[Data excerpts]
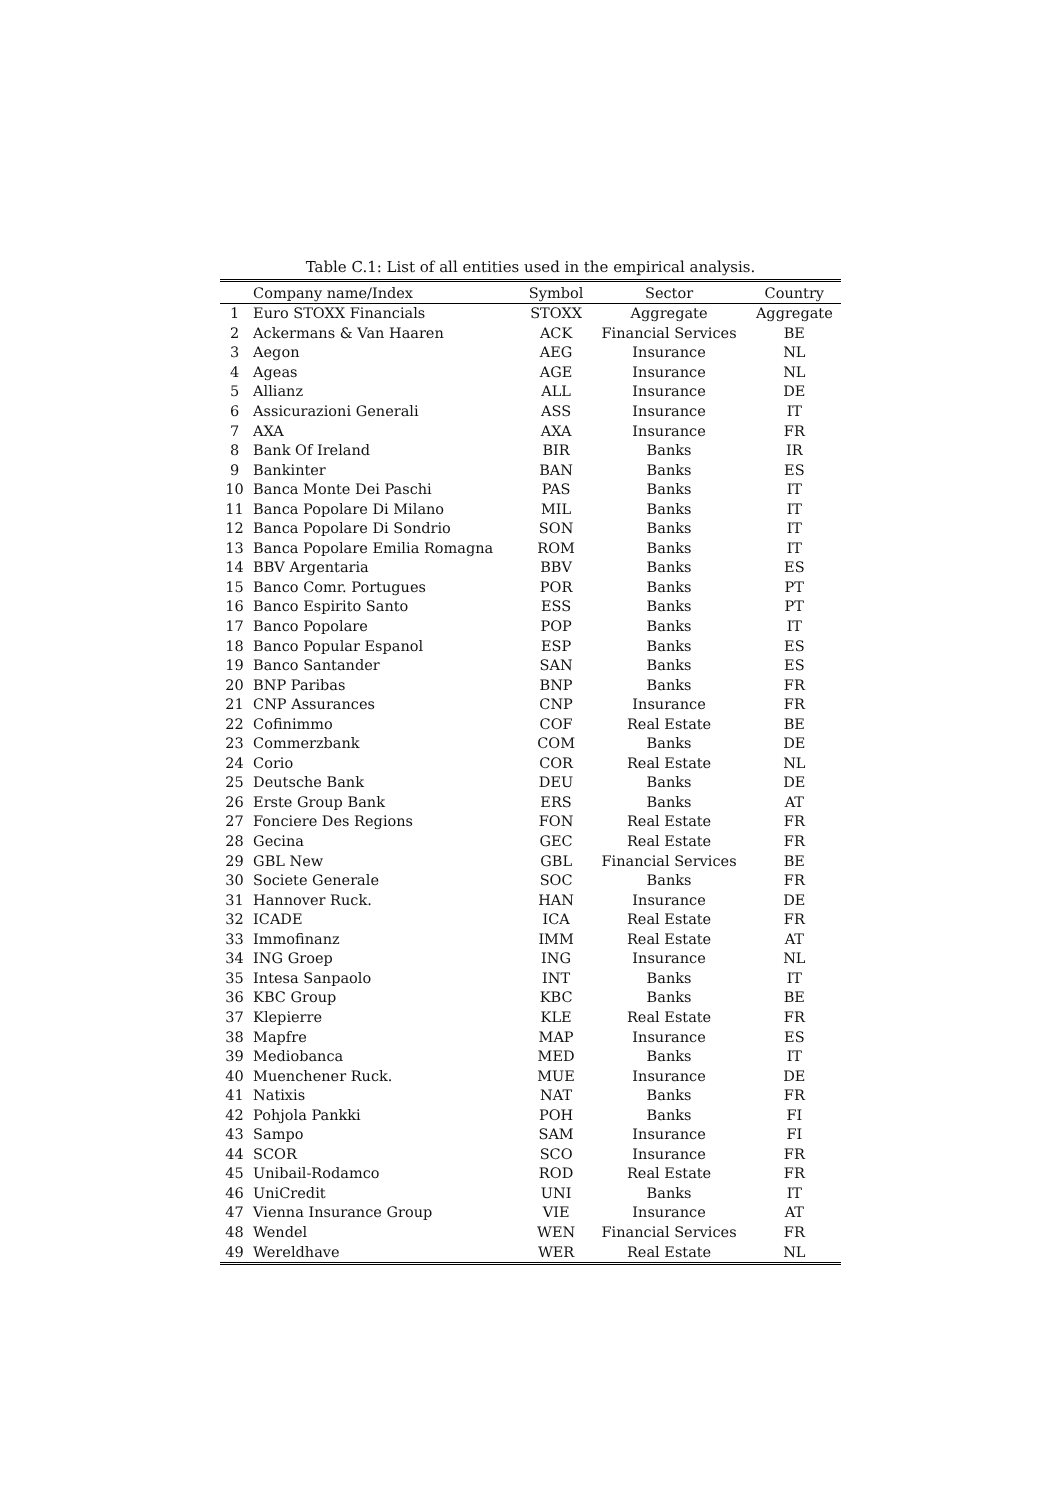Table C.1: List of all entities used in the empirical analysis.
| | Company name/Index | Symbol | Sector | Country |
| --- | --- | --- | --- | --- |
| 1 | Euro STOXX Financials | STOXX | Aggregate | Aggregate |
| 2 | Ackermans & Van Haaren | ACK | Financial Services | BE |
| 3 | Aegon | AEG | Insurance | NL |
| 4 | Ageas | AGE | Insurance | NL |
| 5 | Allianz | ALL | Insurance | DE |
| 6 | Assicurazioni Generali | ASS | Insurance | IT |
| 7 | AXA | AXA | Insurance | FR |
| 8 | Bank Of Ireland | BIR | Banks | IR |
| 9 | Bankinter | BAN | Banks | ES |
| 10 | Banca Monte Dei Paschi | PAS | Banks | IT |
| 11 | Banca Popolare Di Milano | MIL | Banks | IT |
| 12 | Banca Popolare Di Sondrio | SON | Banks | IT |
| 13 | Banca Popolare Emilia Romagna | ROM | Banks | IT |
| 14 | BBV Argentaria | BBV | Banks | ES |
| 15 | Banco Comr. Portugues | POR | Banks | PT |
| 16 | Banco Espirito Santo | ESS | Banks | PT |
| 17 | Banco Popolare | POP | Banks | IT |
| 18 | Banco Popular Espanol | ESP | Banks | ES |
| 19 | Banco Santander | SAN | Banks | ES |
| 20 | BNP Paribas | BNP | Banks | FR |
| 21 | CNP Assurances | CNP | Insurance | FR |
| 22 | Cofinimmo | COF | Real Estate | BE |
| 23 | Commerzbank | COM | Banks | DE |
| 24 | Corio | COR | Real Estate | NL |
| 25 | Deutsche Bank | DEU | Banks | DE |
| 26 | Erste Group Bank | ERS | Banks | AT |
| 27 | Fonciere Des Regions | FON | Real Estate | FR |
| 28 | Gecina | GEC | Real Estate | FR |
| 29 | GBL New | GBL | Financial Services | BE |
| 30 | Societe Generale | SOC | Banks | FR |
| 31 | Hannover Ruck. | HAN | Insurance | DE |
| 32 | ICADE | ICA | Real Estate | FR |
| 33 | Immofinanz | IMM | Real Estate | AT |
| 34 | ING Groep | ING | Insurance | NL |
| 35 | Intesa Sanpaolo | INT | Banks | IT |
| 36 | KBC Group | KBC | Banks | BE |
| 37 | Klepierre | KLE | Real Estate | FR |
| 38 | Mapfre | MAP | Insurance | ES |
| 39 | Mediobanca | MED | Banks | IT |
| 40 | Muenchener Ruck. | MUE | Insurance | DE |
| 41 | Natixis | NAT | Banks | FR |
| 42 | Pohjola Pankki | POH | Banks | FI |
| 43 | Sampo | SAM | Insurance | FI |
| 44 | SCOR | SCO | Insurance | FR |
| 45 | Unibail-Rodamco | ROD | Real Estate | FR |
| 46 | UniCredit | UNI | Banks | IT |
| 47 | Vienna Insurance Group | VIE | Insurance | AT |
| 48 | Wendel | WEN | Financial Services | FR |
| 49 | Wereldhave | WER | Real Estate | NL |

> What needs to be done: Go through the entries and retype each one exactly, skipping any image.

> Your response:
Table C.1: List of all entities used in the empirical analysis.
| | Company name/Index | Symbol | Sector | Country |
| --- | --- | --- | --- | --- |
| 1 | Euro STOXX Financials | STOXX | Aggregate | Aggregate |
| 2 | Ackermans & Van Haaren | ACK | Financial Services | BE |
| 3 | Aegon | AEG | Insurance | NL |
| 4 | Ageas | AGE | Insurance | NL |
| 5 | Allianz | ALL | Insurance | DE |
| 6 | Assicurazioni Generali | ASS | Insurance | IT |
| 7 | AXA | AXA | Insurance | FR |
| 8 | Bank Of Ireland | BIR | Banks | IR |
| 9 | Bankinter | BAN | Banks | ES |
| 10 | Banca Monte Dei Paschi | PAS | Banks | IT |
| 11 | Banca Popolare Di Milano | MIL | Banks | IT |
| 12 | Banca Popolare Di Sondrio | SON | Banks | IT |
| 13 | Banca Popolare Emilia Romagna | ROM | Banks | IT |
| 14 | BBV Argentaria | BBV | Banks | ES |
| 15 | Banco Comr. Portugues | POR | Banks | PT |
| 16 | Banco Espirito Santo | ESS | Banks | PT |
| 17 | Banco Popolare | POP | Banks | IT |
| 18 | Banco Popular Espanol | ESP | Banks | ES |
| 19 | Banco Santander | SAN | Banks | ES |
| 20 | BNP Paribas | BNP | Banks | FR |
| 21 | CNP Assurances | CNP | Insurance | FR |
| 22 | Cofinimmo | COF | Real Estate | BE |
| 23 | Commerzbank | COM | Banks | DE |
| 24 | Corio | COR | Real Estate | NL |
| 25 | Deutsche Bank | DEU | Banks | DE |
| 26 | Erste Group Bank | ERS | Banks | AT |
| 27 | Fonciere Des Regions | FON | Real Estate | FR |
| 28 | Gecina | GEC | Real Estate | FR |
| 29 | GBL New | GBL | Financial Services | BE |
| 30 | Societe Generale | SOC | Banks | FR |
| 31 | Hannover Ruck. | HAN | Insurance | DE |
| 32 | ICADE | ICA | Real Estate | FR |
| 33 | Immofinanz | IMM | Real Estate | AT |
| 34 | ING Groep | ING | Insurance | NL |
| 35 | Intesa Sanpaolo | INT | Banks | IT |
| 36 | KBC Group | KBC | Banks | BE |
| 37 | Klepierre | KLE | Real Estate | FR |
| 38 | Mapfre | MAP | Insurance | ES |
| 39 | Mediobanca | MED | Banks | IT |
| 40 | Muenchener Ruck. | MUE | Insurance | DE |
| 41 | Natixis | NAT | Banks | FR |
| 42 | Pohjola Pankki | POH | Banks | FI |
| 43 | Sampo | SAM | Insurance | FI |
| 44 | SCOR | SCO | Insurance | FR |
| 45 | Unibail-Rodamco | ROD | Real Estate | FR |
| 46 | UniCredit | UNI | Banks | IT |
| 47 | Vienna Insurance Group | VIE | Insurance | AT |
| 48 | Wendel | WEN | Financial Services | FR |
| 49 | Wereldhave | WER | Real Estate | NL |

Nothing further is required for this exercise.